Sabemos que nesta segunda ida ao parlamento Ricardo Salgado foi instado a pedir desculpas por um senhor deputado e que sofreu tentativa de ser enxovalhado por uma senhora deputada, ambos da área da governação. Nestes dois casos que ouvimos com alguma atenção diremos que a pequenez dos deputados quando comparados com o homem é assustadora. Ele sabe tudo da arte da banca, com suas ruas estreitas entre o legal e o imoral, domina os procedimentos na perfeição, conhece tudo dos meandros da banca e preparou-se bem para as perguntas, quase ridicularizando a comissão por serem tão pouco sabedores e querendo a todo custo já ter a decisão de quem é o culpado na situação.
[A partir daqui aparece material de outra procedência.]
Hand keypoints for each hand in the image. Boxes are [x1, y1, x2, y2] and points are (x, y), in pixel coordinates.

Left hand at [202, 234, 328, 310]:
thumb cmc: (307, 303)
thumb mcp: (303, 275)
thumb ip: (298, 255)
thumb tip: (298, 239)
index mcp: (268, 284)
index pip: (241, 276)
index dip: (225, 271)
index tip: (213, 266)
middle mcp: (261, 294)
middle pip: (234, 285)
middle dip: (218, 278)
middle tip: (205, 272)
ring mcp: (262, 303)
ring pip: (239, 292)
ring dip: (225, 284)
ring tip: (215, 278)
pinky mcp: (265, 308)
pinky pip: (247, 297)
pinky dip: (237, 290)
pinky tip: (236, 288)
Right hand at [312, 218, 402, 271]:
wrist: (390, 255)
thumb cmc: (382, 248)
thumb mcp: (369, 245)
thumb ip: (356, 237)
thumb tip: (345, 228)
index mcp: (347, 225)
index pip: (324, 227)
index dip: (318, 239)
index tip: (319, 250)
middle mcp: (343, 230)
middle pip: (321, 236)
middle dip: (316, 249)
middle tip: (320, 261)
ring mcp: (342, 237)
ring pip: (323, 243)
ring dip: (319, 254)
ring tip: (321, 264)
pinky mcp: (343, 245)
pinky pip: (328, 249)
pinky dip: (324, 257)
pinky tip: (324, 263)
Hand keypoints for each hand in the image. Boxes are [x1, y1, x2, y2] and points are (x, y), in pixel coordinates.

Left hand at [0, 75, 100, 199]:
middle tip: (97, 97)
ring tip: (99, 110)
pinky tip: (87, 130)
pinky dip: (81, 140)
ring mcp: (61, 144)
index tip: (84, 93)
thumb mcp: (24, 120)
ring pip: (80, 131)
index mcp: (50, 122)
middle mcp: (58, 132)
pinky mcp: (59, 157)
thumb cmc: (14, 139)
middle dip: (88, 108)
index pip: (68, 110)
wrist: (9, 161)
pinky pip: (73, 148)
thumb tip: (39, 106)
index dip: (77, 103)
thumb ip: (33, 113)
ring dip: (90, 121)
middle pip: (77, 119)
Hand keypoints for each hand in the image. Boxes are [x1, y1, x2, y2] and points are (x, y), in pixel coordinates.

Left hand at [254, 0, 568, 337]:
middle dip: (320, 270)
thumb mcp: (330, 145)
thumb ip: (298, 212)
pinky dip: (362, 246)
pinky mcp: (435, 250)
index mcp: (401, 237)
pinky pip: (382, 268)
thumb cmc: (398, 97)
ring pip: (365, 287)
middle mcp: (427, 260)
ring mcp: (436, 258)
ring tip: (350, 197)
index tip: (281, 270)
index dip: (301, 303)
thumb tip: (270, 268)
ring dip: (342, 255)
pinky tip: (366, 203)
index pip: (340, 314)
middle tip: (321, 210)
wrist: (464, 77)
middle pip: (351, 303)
Ricardo Salgado, por certo a coberto das suas posses, sabe que isto se vai arrastar por anos na justiça e que vai aí ter a oportunidade de se defender convenientemente e que as conclusões da comissão de inquérito de pouco ou nada servem, que não seja o tal defender da honra dele e da família de que sempre fala. Julgamos mesmo que as suas idas ao parlamento iam mais nessa direção que outra coisa qualquer. Para o conseguir, precisa mesmo mostrar que o dinheiro não foi para o bolso de ninguém da sua família e que está nos negócios do grupo ou saiu pelos prejuízos. Não nos custa aceitar esta sua versão, custavam-nos a aceitar os lucros astronómicos de outros tempos, sempre nos pareceram fictícios. Tendo mesmo em vários fóruns sido dito por nós que a seguir faliriam os bancos, tal como se tem vindo a verificar.
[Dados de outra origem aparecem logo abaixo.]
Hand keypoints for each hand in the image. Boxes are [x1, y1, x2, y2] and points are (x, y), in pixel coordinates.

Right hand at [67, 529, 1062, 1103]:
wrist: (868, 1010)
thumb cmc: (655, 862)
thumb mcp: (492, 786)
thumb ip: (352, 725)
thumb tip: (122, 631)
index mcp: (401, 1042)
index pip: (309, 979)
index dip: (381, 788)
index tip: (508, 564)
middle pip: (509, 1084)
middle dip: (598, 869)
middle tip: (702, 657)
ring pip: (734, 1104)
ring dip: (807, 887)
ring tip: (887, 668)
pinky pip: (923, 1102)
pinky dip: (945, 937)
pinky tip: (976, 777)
Concluiremos esta análise, dizendo que a comissão pode até ter alguma utilidade, se mais não tiver, ocupa os deputados que não sabemos o que fariam se não tivesse havido caso BES. Mas assim à primeira vista, não vislumbramos grandes ganhos advindos de tais trabalhos. Não seria o ministério público, devidamente capacitado, a entidade que devia apreciar esta situação sem mais delongas e com as dotações de meios humanos e materiais necessárias ao apurar da verdade, sem interesses políticos e eleitorais por trás do que se quer obter? Claramente, julgamos que sim.
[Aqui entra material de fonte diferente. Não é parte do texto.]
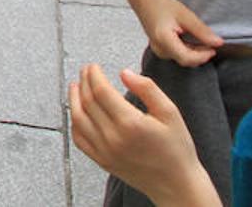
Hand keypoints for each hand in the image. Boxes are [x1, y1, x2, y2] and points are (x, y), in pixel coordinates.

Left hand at [69, 64, 219, 206]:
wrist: (177, 184)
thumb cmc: (177, 149)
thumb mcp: (170, 113)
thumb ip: (147, 89)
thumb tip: (125, 72)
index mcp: (131, 124)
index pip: (101, 91)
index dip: (94, 75)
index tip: (93, 66)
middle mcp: (114, 138)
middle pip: (88, 102)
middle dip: (84, 82)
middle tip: (85, 72)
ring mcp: (105, 151)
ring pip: (78, 119)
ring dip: (73, 99)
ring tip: (75, 86)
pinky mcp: (102, 161)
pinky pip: (79, 139)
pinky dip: (74, 123)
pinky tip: (77, 112)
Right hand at [136, 0, 223, 66]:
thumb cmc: (161, 4)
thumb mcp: (185, 15)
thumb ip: (202, 31)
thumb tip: (218, 43)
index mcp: (163, 40)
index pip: (187, 58)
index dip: (203, 56)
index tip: (214, 48)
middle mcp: (158, 48)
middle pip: (185, 60)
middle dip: (200, 55)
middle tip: (211, 43)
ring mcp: (157, 50)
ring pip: (181, 59)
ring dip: (194, 53)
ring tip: (202, 40)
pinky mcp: (158, 48)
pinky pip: (176, 55)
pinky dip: (187, 50)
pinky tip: (191, 40)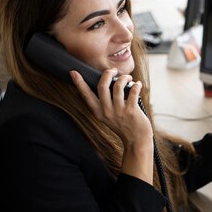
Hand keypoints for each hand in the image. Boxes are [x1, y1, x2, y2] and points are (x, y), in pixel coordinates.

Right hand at [70, 68, 153, 182]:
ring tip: (128, 78)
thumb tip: (106, 83)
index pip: (86, 95)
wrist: (136, 140)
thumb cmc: (123, 125)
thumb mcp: (107, 117)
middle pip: (102, 86)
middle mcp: (106, 111)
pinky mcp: (131, 111)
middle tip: (114, 71)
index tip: (73, 72)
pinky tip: (138, 84)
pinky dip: (136, 85)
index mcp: (98, 112)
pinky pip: (133, 91)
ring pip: (118, 86)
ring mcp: (118, 111)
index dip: (79, 83)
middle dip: (108, 73)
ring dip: (124, 78)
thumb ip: (104, 104)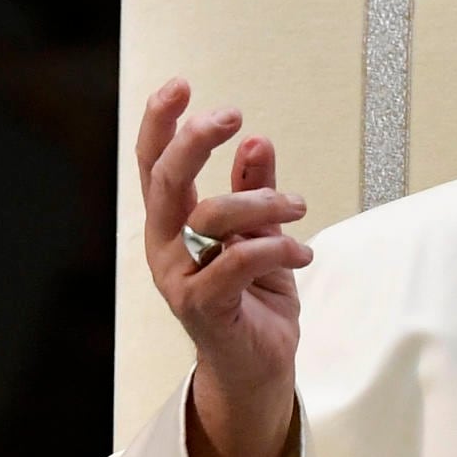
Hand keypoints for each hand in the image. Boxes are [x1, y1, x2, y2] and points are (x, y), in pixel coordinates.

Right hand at [137, 78, 310, 456]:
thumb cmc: (256, 304)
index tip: (181, 85)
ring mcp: (179, 279)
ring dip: (263, 202)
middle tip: (231, 114)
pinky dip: (276, 248)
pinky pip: (236, 261)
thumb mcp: (262, 235)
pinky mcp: (203, 308)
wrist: (260, 371)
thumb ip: (256, 190)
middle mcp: (166, 248)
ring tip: (299, 208)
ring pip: (210, 216)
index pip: (154, 165)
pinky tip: (301, 253)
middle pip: (165, 179)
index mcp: (174, 226)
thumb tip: (256, 141)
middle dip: (195, 139)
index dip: (160, 123)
Se quisermos, os cidadãos comuns, opinar e concluir sobre quem é o culpado de tudo o que aconteceu ao BES e suas consequências, com base nos que esta comissão de inquérito nos trouxe, que não foi mais que sublime manipulação, e uns quantos momentos humorísticos de fazer ir às lágrimas não fora a seriedade da situação, somos maus como cidadãos e temos os banqueiros e políticos que merecemos.